(Page excerpt)
"Smart" de deuplication
I am working with a spreadsheet of around 100K lines. About 30K of them are actrually duplicated and need to be removed. Most people will say just use the deduplication feature and this is probably what I will do.
However for each duplicate one line has more information in it that the other so when I reduplicate I need to make sure the row with the extra information remains that one other row is removed. Luckily there is a column that has a value for the row I want to keep.
The below is a very simplfied version of the bigger table however you can see the DNS and IP columns are how I am finding the duplicates. Then I want to keep the row with more info or another way is keep the rows with "AGENT" in the Tracking column.
(End Page excerpt)
Exercise set
A - From the deduplication post, copy the passage from "However for each" up to and including "the Tracking column." word for word.
B - Summarize the deduplication post in two sentences.
C - Extend the deduplication post from the point where it ends.
(Supplied records)
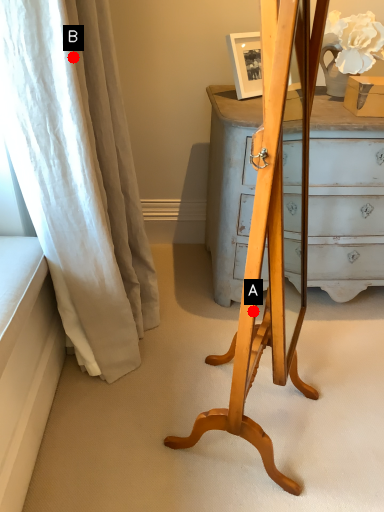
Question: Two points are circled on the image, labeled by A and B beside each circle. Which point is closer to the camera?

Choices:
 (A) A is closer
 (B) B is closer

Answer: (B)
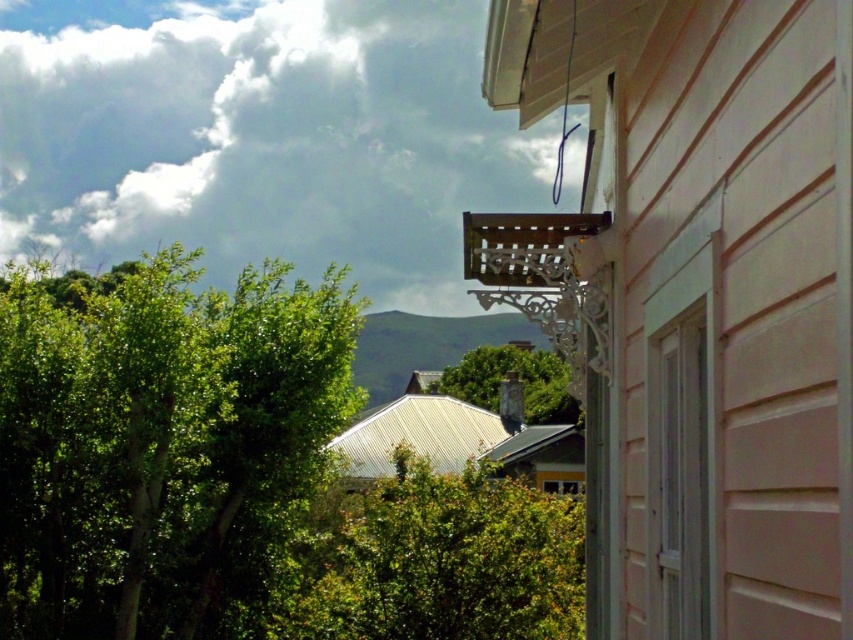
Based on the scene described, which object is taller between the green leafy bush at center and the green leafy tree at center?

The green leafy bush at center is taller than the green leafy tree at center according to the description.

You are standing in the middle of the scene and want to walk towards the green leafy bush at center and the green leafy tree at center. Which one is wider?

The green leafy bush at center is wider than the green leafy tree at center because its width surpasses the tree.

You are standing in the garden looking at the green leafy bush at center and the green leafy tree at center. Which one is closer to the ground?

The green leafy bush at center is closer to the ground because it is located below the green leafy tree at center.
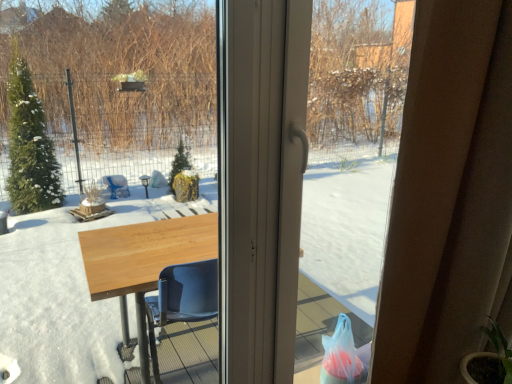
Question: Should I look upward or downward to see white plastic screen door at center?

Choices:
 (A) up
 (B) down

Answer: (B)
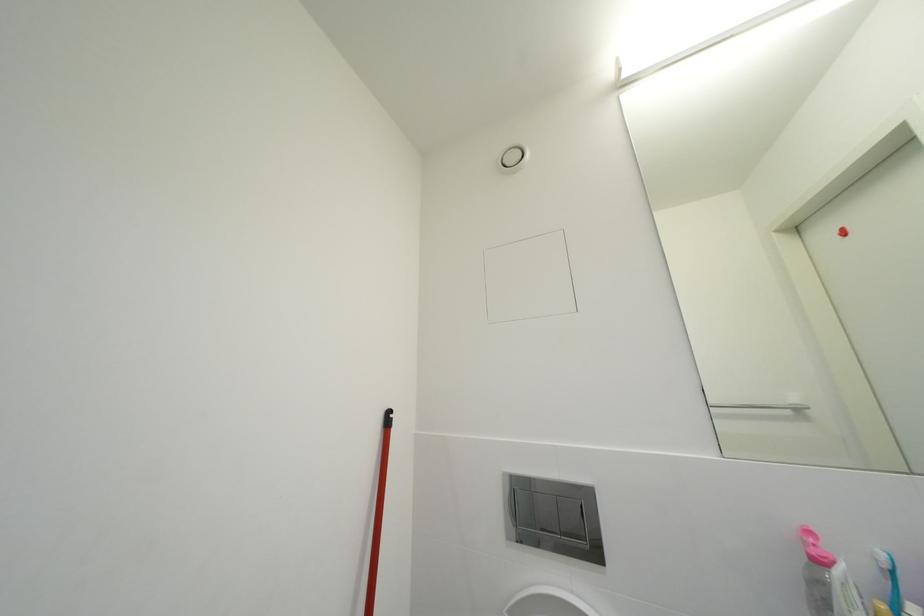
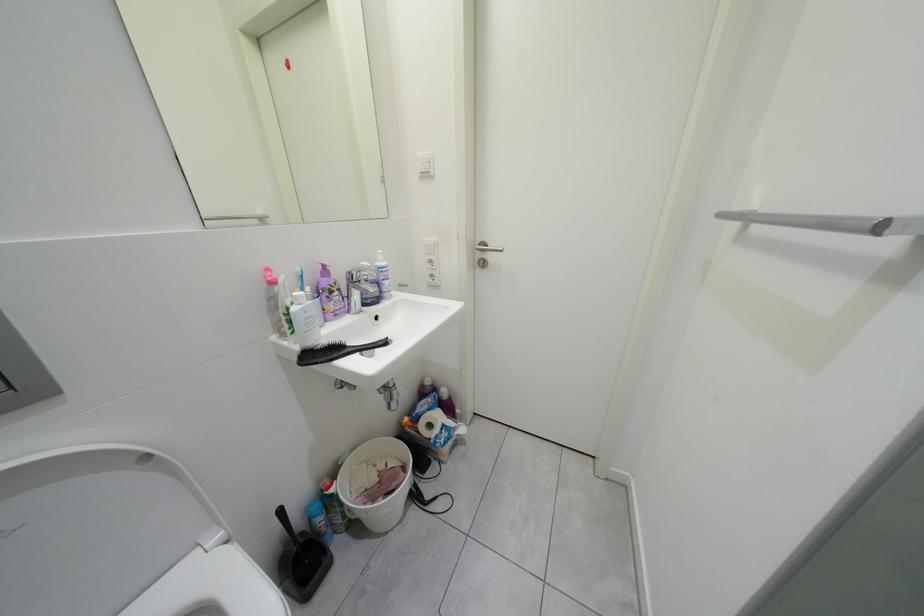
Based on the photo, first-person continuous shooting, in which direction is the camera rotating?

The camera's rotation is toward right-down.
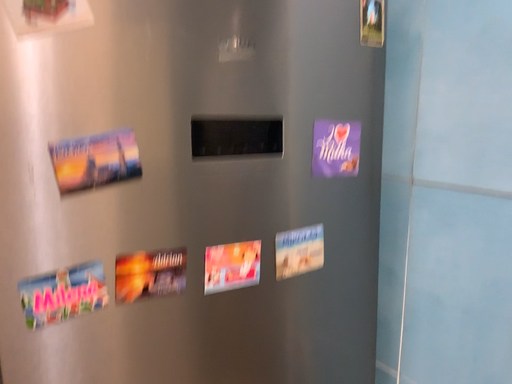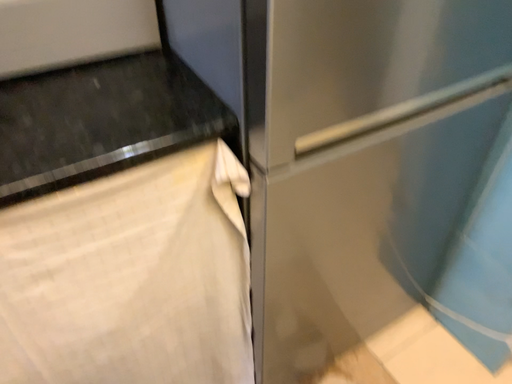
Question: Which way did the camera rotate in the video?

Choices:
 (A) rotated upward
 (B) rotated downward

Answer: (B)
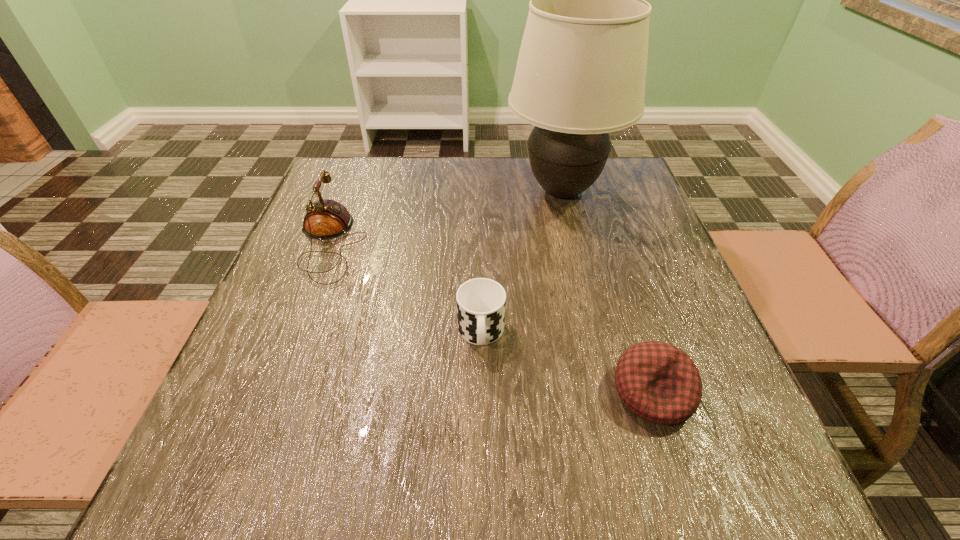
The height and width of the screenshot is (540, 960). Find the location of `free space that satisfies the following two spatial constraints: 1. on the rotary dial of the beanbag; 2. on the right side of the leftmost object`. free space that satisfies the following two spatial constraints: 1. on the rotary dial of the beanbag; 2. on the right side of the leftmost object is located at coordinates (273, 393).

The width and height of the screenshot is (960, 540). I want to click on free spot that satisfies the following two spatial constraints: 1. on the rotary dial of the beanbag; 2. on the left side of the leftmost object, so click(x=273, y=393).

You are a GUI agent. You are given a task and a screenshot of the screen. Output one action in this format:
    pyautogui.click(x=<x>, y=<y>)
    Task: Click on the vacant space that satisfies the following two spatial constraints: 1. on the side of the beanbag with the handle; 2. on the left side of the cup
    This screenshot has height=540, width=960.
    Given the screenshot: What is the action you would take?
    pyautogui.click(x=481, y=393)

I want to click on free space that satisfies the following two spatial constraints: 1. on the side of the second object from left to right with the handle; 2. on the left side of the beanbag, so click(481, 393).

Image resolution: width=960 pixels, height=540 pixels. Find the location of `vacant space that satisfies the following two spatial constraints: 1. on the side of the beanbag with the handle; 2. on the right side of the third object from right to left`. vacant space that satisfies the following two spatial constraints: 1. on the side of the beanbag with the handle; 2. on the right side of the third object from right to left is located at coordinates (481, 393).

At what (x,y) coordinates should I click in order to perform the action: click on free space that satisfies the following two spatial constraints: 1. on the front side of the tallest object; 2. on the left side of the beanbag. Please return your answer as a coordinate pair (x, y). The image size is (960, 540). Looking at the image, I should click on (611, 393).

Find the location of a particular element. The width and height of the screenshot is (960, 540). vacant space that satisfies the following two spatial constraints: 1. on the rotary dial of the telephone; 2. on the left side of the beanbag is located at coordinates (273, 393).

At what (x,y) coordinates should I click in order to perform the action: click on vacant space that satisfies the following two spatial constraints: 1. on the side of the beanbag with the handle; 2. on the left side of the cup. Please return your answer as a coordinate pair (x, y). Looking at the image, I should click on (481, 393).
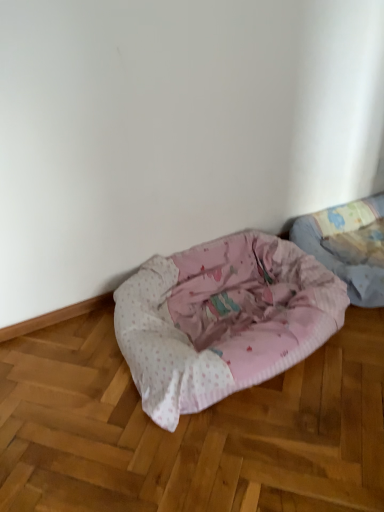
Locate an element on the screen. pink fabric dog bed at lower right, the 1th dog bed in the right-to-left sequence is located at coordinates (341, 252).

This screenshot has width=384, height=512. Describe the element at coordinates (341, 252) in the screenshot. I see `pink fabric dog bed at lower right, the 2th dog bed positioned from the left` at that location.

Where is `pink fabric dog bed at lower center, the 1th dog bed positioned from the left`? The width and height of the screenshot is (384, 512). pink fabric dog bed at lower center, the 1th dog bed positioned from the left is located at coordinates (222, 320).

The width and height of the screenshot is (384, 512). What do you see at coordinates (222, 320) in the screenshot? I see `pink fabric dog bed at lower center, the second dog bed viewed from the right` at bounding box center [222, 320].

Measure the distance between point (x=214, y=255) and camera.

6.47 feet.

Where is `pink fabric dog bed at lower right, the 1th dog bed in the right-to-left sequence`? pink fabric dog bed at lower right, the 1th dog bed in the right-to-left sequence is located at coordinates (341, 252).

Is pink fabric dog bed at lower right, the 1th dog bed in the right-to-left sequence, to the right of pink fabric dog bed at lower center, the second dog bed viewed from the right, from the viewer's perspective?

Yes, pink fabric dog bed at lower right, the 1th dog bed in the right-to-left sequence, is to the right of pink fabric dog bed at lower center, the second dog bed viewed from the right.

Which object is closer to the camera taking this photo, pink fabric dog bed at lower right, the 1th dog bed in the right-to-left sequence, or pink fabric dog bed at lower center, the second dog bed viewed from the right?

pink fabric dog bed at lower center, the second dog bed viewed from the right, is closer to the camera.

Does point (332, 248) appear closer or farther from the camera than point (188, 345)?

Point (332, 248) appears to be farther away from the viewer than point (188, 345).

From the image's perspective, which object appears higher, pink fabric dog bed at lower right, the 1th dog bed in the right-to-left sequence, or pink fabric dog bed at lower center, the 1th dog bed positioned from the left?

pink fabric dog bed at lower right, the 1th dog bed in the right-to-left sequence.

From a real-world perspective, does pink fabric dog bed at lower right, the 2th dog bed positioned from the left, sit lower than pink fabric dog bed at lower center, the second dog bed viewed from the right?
(End Supplied records)
Task answers
A -
However for each duplicate one line has more information in it that the other so when I reduplicate I need to make sure the row with the extra information remains that one other row is removed. Luckily there is a column that has a value for the row I want to keep.
The below is a very simplfied version of the bigger table however you can see the DNS and IP columns are how I am finding the duplicates. Then I want to keep the row with more info or another way is keep the rows with "AGENT" in the Tracking column.

B - The writer has a spreadsheet of about 100K lines, roughly 30K of which are duplicates that need to be removed, probably with the deduplication feature. In each duplicate pair, found through the DNS and IP columns, the row with more information must be kept, and that row can be identified by "AGENT" in the Tracking column.

C -
DC | DNS | Scan | IP | Country | ID | Tracking |
unknown | hostname1 | central | 192.168.0.1 | US | 86171 | AGENT |
local | hostname1 | local | 192.168.0.1 | 86171 | SCAN | |
unknown | hostname1 | central | 192.168.0.2 | US | 86172 | AGENT |
local | hostname1 | local | 192.168.0.2 | 86172 | SCAN | |
unknown | hostname1 | central | 192.168.0.3 | US | 86173 | AGENT |
local | hostname1 | local | 192.168.0.3 | 86173 | SCAN |
I do the reduplication using the DNS and IP columns but I don't see how I can tell it to keep the row I want. How does excel choose? Does it just keep the first row and delete the second for example?
Thanks.